Induction of orientation-specific LTP-like changes in human visual evoked potentials by rapid sensory stimulation.

Recent research suggests that rapid visual stimulation can induce long-term potentiation-like effects non-invasively in humans. However, to date, this research has provided only limited evidence for input-specificity, a fundamental property of cellular long-term potentiation. In the present study we extend the evidence for input-specificity by investigating the effect of stimulus orientation. We use sine wave gratings of two different orientations to show that rapid visual stimulation can induce orientation-specific potentiation, as indexed by changes in the amplitude of a late phase of the N1 complex of the visual-evoked potential. This result suggests that discrete populations of orientation-tuned neurons can be selectively potentiated by rapid visual stimulation. Furthermore, our results support earlier studies that have suggested that the locus of potentiation induced by rapid visual stimulation is visual cortex.

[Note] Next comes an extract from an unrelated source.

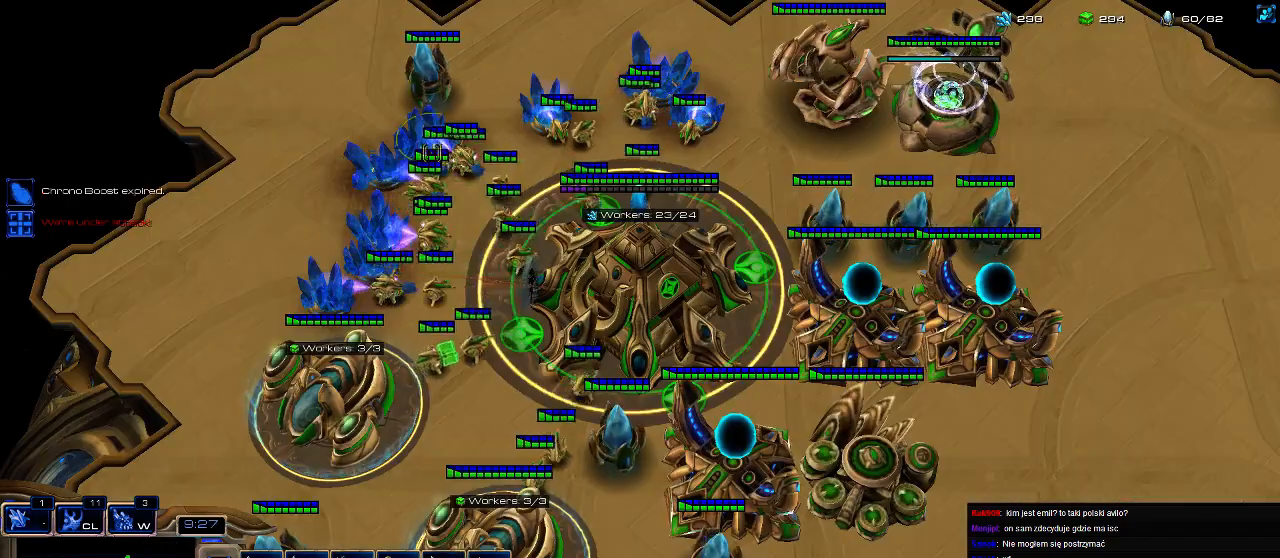
{"keys": [], "events": [[33, "5", "up"], [133, "5", "down"], [233, "5", "up"]]}
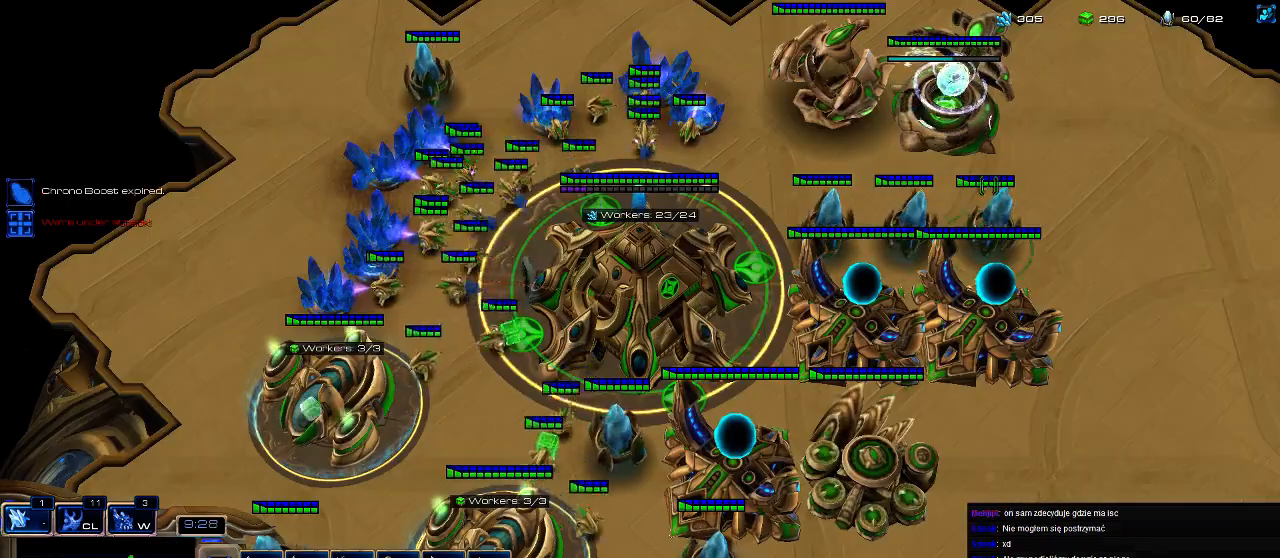
{"keys": [], "events": [[133, "c", "down"], [200, "c", "up"], [300, "4", "down"], [333, "4", "up"]]}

Spatial frequency-specific potentiation of human visual-evoked potentials.

Recent research has suggested that cortical long-term potentiation can be induced non-invasively in humans by using rapid visual stimulation. The present study extends these findings by investigating the specificity of this long-term potentiation effect to the inducing stimulus. One group of study participants were tetanized using a one cycle-per-degree sine grating, while a second group was tetanized using a five cycles-per-degree sine grating. Using electroencephalography, we found that an increase in the N1b potential was specific to sine gratings of the same frequency as the tetanus. No effect was observed in the N1b for sine gratings of a different spatial frequency. These results suggest that the long-term potentiation effect induced by the sensory tetanus is isolated to a discrete neural population in the visual cortex.

Rapid visual stimulation induces N-methyl-D-aspartate receptor-dependent sensory long-term potentiation in the rat cortex.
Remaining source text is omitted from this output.